- **Problem description**
Output the data below only from the line containing "CREATOR: gd-jpeg v1.0" up to and including the line containing "Despacho n.º 9921-A/2021, de 12 de outubro", exact and with the pictures left out.

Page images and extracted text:
────────────────────
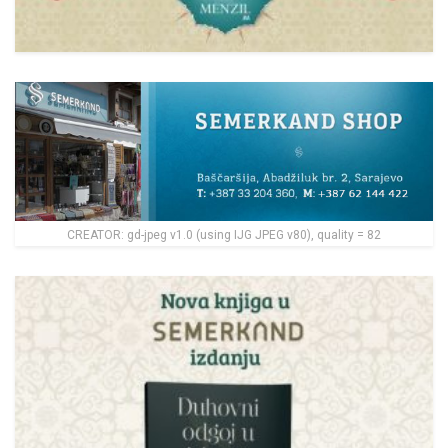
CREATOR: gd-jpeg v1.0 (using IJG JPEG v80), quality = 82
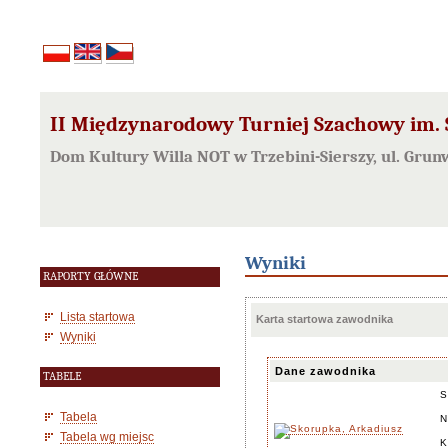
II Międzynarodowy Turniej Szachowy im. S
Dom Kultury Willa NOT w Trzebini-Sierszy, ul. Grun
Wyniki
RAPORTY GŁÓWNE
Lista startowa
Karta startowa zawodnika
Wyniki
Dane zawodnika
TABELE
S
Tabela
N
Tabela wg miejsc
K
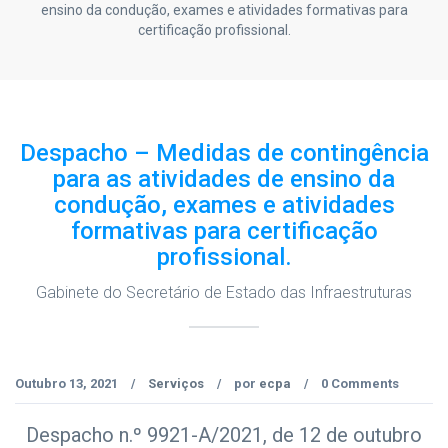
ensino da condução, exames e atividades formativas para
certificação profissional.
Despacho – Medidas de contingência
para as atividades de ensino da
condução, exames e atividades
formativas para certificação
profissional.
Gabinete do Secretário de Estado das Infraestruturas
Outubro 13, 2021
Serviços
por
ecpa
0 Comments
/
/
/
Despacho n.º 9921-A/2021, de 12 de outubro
────────────────────
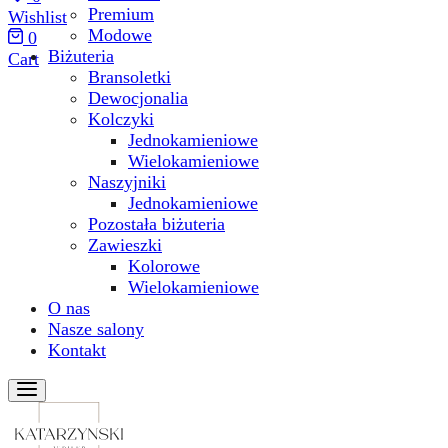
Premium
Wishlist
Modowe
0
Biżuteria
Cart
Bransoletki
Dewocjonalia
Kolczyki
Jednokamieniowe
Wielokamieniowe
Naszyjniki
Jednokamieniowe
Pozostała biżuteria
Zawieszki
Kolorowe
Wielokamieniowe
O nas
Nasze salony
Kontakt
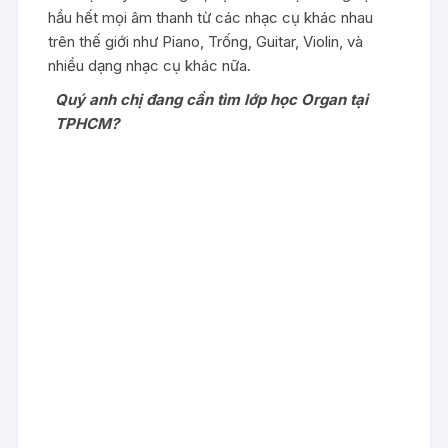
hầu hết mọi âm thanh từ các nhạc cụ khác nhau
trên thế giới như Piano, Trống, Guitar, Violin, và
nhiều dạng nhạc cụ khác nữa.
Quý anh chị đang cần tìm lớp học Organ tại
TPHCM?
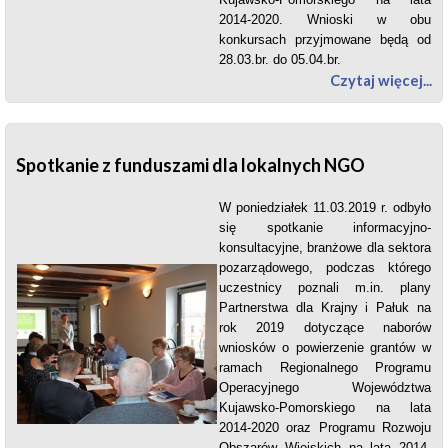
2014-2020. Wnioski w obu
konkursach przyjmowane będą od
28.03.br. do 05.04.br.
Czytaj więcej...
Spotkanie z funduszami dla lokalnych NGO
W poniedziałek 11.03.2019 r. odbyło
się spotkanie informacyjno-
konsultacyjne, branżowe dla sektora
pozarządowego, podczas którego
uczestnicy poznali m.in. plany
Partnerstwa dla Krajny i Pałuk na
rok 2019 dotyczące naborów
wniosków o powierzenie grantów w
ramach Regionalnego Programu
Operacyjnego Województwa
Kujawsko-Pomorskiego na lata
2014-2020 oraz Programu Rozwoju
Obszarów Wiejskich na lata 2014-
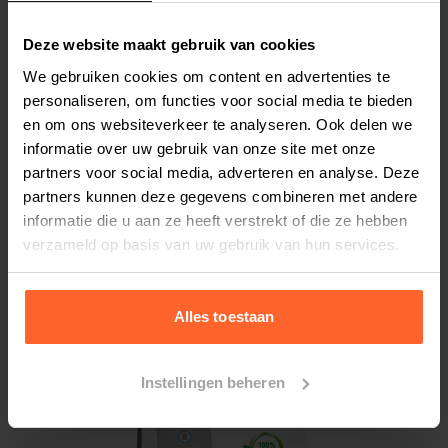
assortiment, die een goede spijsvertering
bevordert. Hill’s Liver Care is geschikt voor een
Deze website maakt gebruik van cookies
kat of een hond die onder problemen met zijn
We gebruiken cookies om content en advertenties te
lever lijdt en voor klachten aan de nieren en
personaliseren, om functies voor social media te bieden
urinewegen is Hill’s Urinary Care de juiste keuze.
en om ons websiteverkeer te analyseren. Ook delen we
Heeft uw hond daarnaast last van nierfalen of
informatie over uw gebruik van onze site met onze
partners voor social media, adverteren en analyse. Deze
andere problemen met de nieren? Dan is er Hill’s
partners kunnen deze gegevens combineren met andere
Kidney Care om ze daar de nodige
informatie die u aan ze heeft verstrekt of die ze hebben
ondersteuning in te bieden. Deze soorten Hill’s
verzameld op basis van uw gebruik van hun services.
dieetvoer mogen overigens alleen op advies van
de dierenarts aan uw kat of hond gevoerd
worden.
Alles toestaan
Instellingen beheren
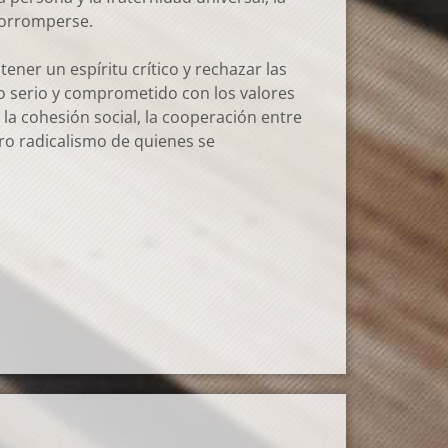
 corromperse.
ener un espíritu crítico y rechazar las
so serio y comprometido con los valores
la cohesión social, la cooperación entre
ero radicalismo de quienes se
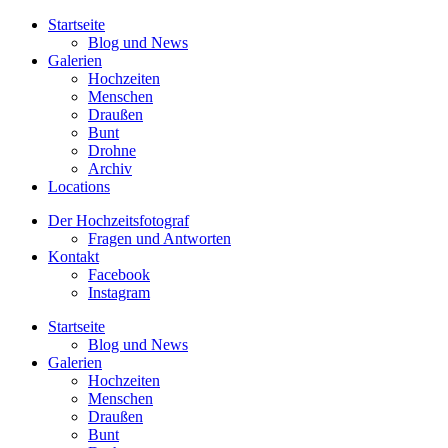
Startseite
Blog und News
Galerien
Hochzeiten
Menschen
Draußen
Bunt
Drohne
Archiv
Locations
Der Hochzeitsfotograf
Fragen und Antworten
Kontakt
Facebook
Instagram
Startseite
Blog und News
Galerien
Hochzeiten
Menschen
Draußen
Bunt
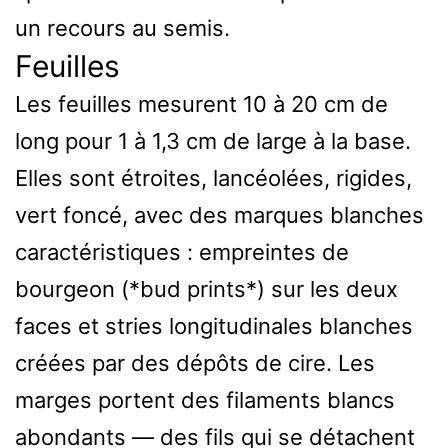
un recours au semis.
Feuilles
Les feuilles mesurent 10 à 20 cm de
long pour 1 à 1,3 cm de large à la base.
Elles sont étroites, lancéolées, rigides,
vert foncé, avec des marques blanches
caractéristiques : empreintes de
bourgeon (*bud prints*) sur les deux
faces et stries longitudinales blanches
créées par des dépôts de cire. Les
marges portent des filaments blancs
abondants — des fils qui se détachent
────────────────────
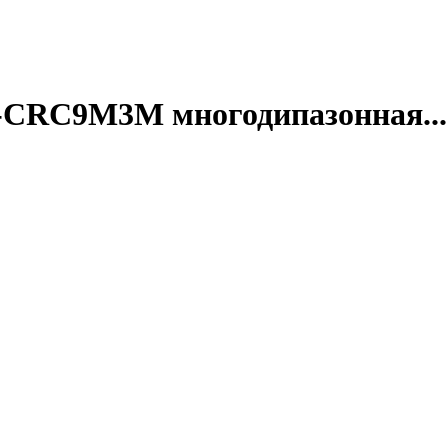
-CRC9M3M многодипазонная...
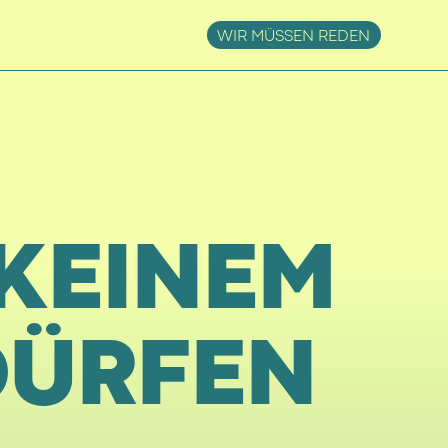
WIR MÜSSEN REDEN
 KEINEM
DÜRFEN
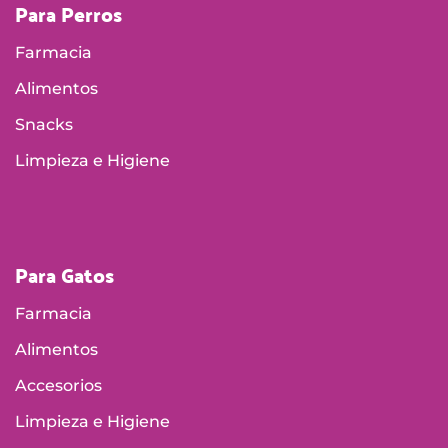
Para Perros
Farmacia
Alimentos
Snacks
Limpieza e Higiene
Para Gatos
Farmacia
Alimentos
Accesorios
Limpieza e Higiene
────────────────────
- **Result**
CREATOR: gd-jpeg v1.0 (using IJG JPEG v80), quality = 82
II Międzynarodowy Turniej Szachowy im. S
Dom Kultury Willa NOT w Trzebini-Sierszy, ul. Grun
Wyniki
RAPORTY GŁÓWNE
Lista startowa
Karta startowa zawodnika
Wyniki
Dane zawodnika
TABELE
S
Tabela
N
Tabela wg miejsc
K
ensino da condução, exames e atividades formativas para
certificação profissional.
Despacho – Medidas de contingência
para as atividades de ensino da
condução, exames e atividades
formativas para certificação
profissional.
Gabinete do Secretário de Estado das Infraestruturas
Outubro 13, 2021
Serviços
por
ecpa
0 Comments
/
/
/
Despacho n.º 9921-A/2021, de 12 de outubro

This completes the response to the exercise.